Written task: Transcribe the data line for line, from the line that contains "Как выбрать электронный тонометр?" through the final line of the data, including both. Leave the pictures out of your answer.

Exercise inputs:
****************************************

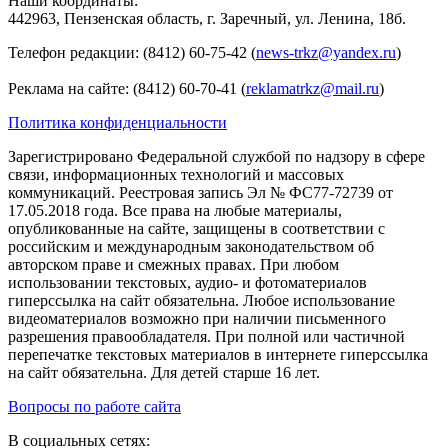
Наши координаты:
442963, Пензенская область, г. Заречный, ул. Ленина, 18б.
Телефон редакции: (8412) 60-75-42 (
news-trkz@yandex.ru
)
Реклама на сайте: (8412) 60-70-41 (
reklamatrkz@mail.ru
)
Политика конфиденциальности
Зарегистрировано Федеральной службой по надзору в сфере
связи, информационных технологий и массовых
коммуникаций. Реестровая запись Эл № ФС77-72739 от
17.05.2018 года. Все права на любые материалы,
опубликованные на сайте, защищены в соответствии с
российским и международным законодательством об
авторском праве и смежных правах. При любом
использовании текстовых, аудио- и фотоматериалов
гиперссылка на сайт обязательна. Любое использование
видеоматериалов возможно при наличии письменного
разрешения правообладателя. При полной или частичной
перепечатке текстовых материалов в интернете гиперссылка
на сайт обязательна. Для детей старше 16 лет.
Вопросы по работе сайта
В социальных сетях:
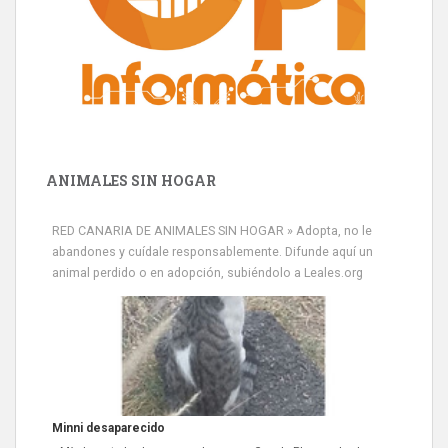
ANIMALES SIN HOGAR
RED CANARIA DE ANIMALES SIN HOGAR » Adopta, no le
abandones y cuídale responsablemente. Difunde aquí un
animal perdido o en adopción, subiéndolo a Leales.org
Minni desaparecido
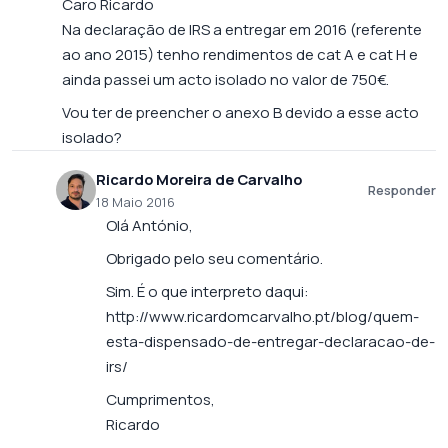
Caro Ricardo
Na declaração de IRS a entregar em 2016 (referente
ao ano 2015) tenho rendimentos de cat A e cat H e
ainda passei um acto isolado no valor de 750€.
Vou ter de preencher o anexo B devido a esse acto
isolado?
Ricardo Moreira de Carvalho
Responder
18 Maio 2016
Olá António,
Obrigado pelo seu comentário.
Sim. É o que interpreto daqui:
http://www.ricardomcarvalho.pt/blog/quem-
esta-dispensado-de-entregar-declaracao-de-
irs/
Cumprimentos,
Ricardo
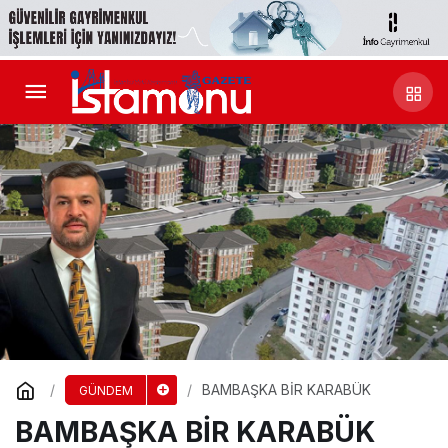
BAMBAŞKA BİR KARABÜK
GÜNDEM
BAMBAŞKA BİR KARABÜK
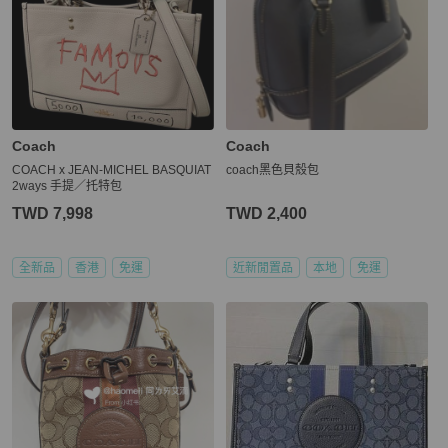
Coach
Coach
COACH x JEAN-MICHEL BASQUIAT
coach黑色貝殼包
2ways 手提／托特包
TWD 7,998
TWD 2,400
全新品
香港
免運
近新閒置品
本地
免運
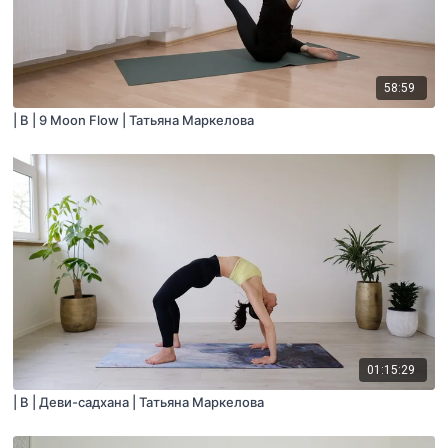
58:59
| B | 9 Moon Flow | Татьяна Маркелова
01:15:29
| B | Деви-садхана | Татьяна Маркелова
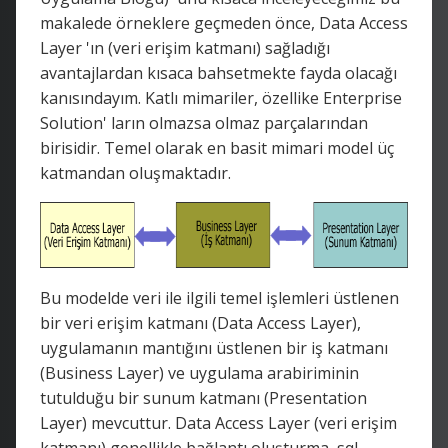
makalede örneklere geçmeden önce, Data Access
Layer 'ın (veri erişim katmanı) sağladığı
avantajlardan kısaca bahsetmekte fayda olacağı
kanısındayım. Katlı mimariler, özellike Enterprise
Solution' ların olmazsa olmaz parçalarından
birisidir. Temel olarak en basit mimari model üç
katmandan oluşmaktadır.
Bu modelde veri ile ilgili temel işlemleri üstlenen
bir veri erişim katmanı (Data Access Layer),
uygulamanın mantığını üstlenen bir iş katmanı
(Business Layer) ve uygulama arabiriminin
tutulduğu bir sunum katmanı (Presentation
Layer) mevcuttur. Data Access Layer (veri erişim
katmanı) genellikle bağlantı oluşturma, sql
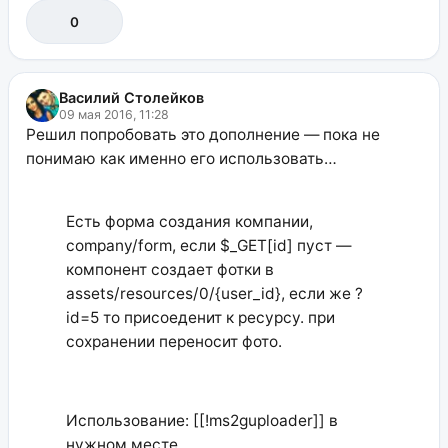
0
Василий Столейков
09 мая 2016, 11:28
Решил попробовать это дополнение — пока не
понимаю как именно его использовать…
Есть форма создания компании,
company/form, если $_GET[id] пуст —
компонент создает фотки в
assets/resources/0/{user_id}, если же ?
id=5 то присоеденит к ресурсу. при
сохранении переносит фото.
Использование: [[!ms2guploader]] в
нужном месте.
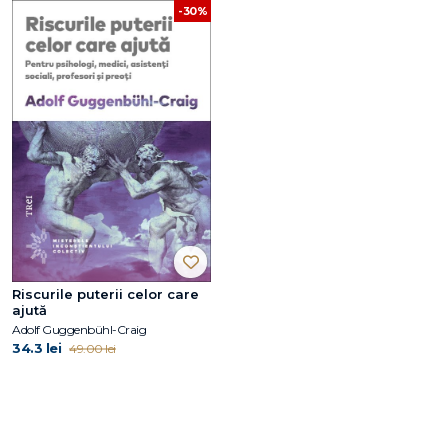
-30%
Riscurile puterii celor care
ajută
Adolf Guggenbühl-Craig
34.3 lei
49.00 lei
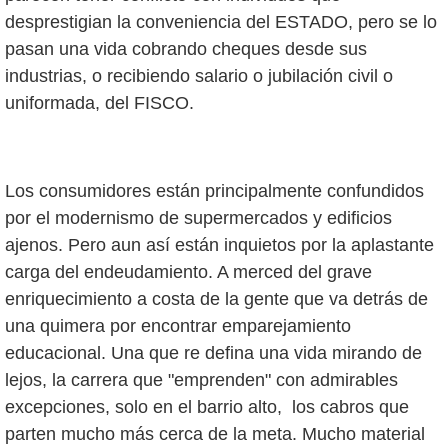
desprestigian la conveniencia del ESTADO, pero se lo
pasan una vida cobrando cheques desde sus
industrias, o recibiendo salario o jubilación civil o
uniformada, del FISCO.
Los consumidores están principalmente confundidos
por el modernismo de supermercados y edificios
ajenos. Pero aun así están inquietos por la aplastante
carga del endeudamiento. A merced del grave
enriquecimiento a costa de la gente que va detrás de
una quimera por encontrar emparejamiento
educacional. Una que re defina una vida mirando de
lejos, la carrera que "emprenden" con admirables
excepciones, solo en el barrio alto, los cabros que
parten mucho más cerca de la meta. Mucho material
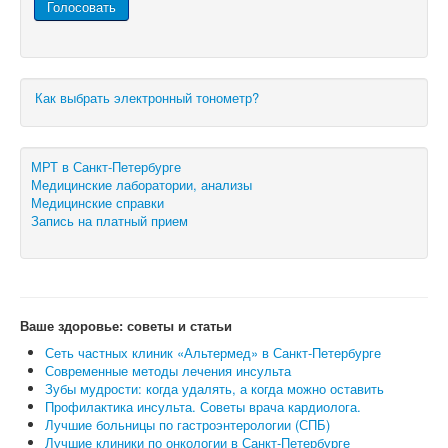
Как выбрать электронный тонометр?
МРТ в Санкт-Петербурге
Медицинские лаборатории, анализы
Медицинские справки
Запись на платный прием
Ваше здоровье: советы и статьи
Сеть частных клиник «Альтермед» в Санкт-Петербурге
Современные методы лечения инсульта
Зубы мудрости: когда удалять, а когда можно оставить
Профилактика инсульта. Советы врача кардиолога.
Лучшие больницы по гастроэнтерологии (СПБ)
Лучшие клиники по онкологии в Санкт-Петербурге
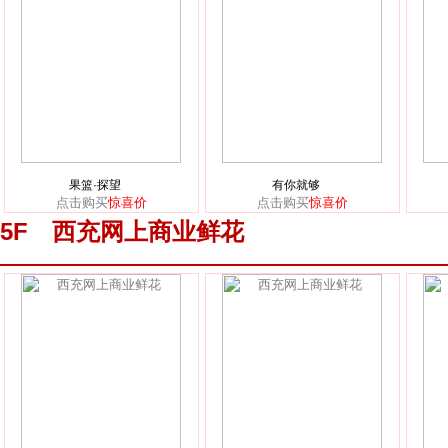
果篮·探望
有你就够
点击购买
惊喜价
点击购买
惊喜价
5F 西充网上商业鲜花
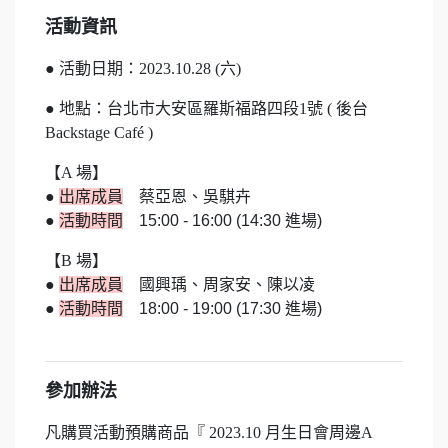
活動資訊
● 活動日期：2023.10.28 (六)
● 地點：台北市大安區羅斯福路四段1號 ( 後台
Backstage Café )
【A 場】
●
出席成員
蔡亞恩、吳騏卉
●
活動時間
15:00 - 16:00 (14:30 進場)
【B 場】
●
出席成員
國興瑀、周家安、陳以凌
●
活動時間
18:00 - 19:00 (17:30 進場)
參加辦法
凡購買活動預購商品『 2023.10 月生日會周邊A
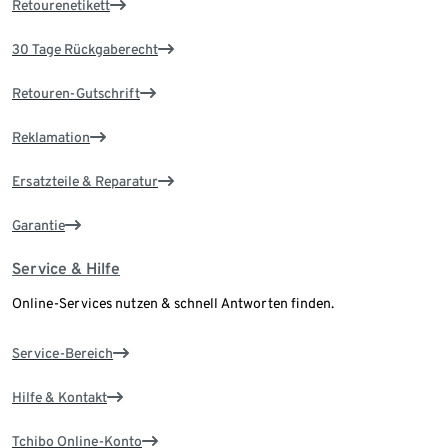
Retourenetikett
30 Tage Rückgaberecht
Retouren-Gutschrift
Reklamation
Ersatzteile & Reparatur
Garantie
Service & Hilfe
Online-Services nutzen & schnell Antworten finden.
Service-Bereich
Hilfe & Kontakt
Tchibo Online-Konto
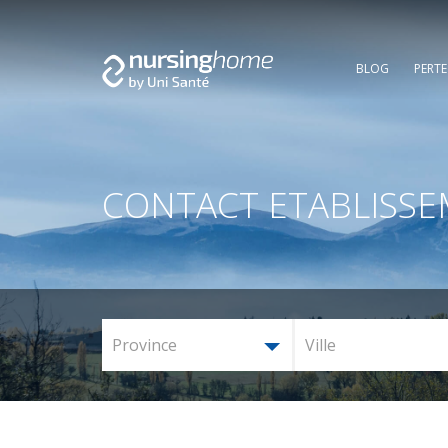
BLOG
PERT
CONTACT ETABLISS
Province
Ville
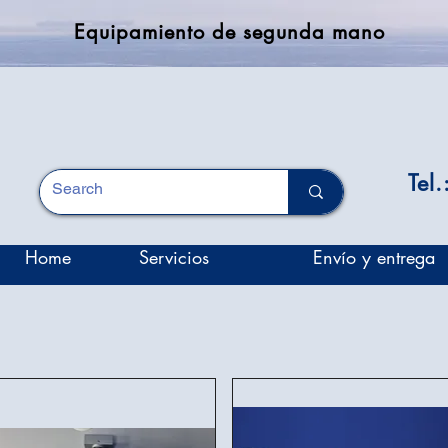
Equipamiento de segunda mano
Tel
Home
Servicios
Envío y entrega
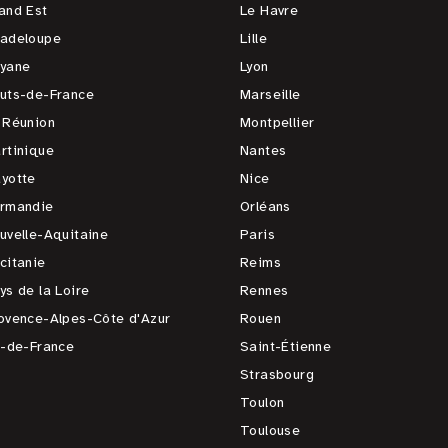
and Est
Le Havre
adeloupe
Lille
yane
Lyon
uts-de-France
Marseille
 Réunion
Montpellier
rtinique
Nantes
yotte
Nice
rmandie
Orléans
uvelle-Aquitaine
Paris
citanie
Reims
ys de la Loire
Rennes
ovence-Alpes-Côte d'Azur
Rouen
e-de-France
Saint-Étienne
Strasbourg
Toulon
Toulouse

****************************************

Worked solution:
Как выбрать электронный тонометр?
МРТ в Санкт-Петербурге
Медицинские лаборатории, анализы
Медицинские справки
Запись на платный прием
Ваше здоровье: советы и статьи
Сеть частных клиник «Альтермед» в Санкт-Петербурге
Современные методы лечения инсульта
Зубы мудрости: когда удалять, а когда можно оставить
Профилактика инсульта. Советы врача кардиолога.
Лучшие больницы по гастроэнтерологии (СПБ)
Лучшие клиники по онкологии в Санкт-Петербурге
果篮·探望
有你就够
点击购买
惊喜价
点击购买
惊喜价
5F 西充网上商业鲜花
活動資訊
● 活動日期：2023.10.28 (六)
● 地點：台北市大安區羅斯福路四段1號 ( 後台
Backstage Café )
【A 場】
●
出席成員
蔡亞恩、吳騏卉
●
活動時間
15:00 - 16:00 (14:30 進場)
【B 場】
●
出席成員
國興瑀、周家安、陳以凌
●
活動時間
18:00 - 19:00 (17:30 進場)
參加辦法
凡購買活動預購商品『 2023.10 月生日會周邊A
Retourenetikett
30 Tage Rückgaberecht
Retouren-Gutschrift
Reklamation
Ersatzteile & Reparatur
Garantie
Service & Hilfe
Online-Services nutzen & schnell Antworten finden.
Service-Bereich
Hilfe & Kontakt
Tchibo Online-Konto
BLOG
PERT
CONTACT ETABLISS
Province
Ville
Equipamiento de segunda mano
Tel
Home
Servicios
Envío y entrega
and Est
Le Havre
adeloupe
Lille
yane
Lyon
uts-de-France
Marseille
 Réunion
Montpellier
rtinique
Nantes
yotte
Nice
rmandie
Orléans
uvelle-Aquitaine
Paris
citanie
Reims
ys de la Loire
Rennes
ovence-Alpes-Côte d'Azur
Rouen
e-de-France
Saint-Étienne
Strasbourg
Toulon
Toulouse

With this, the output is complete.